◆ Work instructions ◆
Report back each line of the records that contains the string "Chứa".

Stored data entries
========================================================================

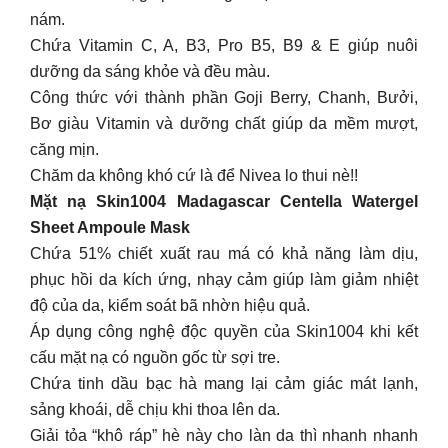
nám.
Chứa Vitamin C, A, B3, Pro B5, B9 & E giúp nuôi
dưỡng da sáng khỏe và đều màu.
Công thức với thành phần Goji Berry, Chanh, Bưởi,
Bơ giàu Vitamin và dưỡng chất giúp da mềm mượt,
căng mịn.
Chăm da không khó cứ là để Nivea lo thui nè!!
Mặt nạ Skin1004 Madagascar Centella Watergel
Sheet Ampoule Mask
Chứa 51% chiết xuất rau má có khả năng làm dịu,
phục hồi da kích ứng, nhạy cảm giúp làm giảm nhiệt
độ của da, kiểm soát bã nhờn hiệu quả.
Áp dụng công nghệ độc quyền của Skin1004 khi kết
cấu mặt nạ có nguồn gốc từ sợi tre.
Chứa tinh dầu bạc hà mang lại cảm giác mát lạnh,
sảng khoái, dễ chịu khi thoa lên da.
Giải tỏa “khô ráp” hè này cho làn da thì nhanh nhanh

========================================================================

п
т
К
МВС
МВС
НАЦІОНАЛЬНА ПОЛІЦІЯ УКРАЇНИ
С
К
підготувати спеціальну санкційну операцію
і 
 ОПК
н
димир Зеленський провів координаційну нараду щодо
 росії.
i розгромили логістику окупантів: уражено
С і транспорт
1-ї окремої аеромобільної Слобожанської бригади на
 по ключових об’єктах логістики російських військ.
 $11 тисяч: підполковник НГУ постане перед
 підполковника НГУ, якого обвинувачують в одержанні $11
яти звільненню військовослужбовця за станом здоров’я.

========================================================================

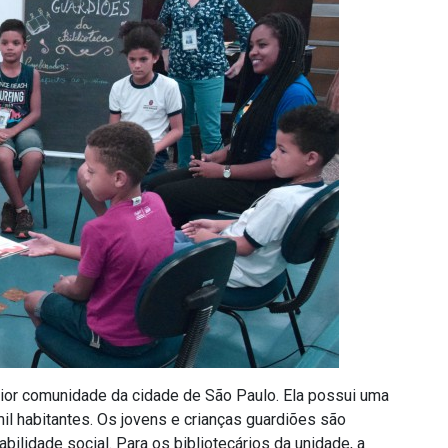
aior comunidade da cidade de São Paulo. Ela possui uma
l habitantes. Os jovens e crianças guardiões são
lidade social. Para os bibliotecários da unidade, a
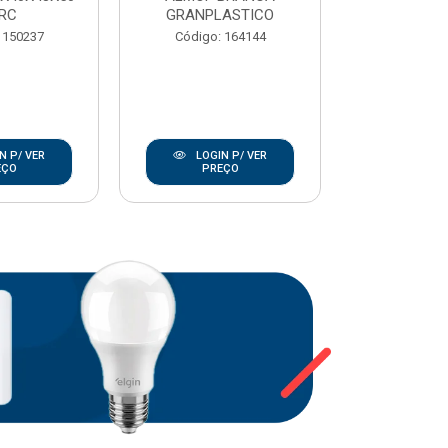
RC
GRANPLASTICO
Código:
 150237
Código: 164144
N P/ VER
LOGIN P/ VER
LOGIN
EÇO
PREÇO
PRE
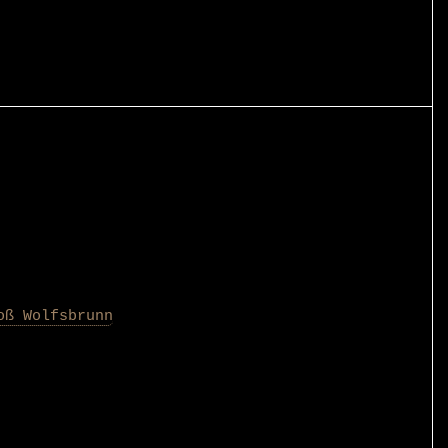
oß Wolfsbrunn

========================================================================

◆ Response area ◆
Chứa Vitamin C, A, B3, Pro B5, B9 & E giúp nuôi
Chứa 51% chiết xuất rau má có khả năng làm dịu,
Chứa tinh dầu bạc hà mang lại cảm giác mát lạnh,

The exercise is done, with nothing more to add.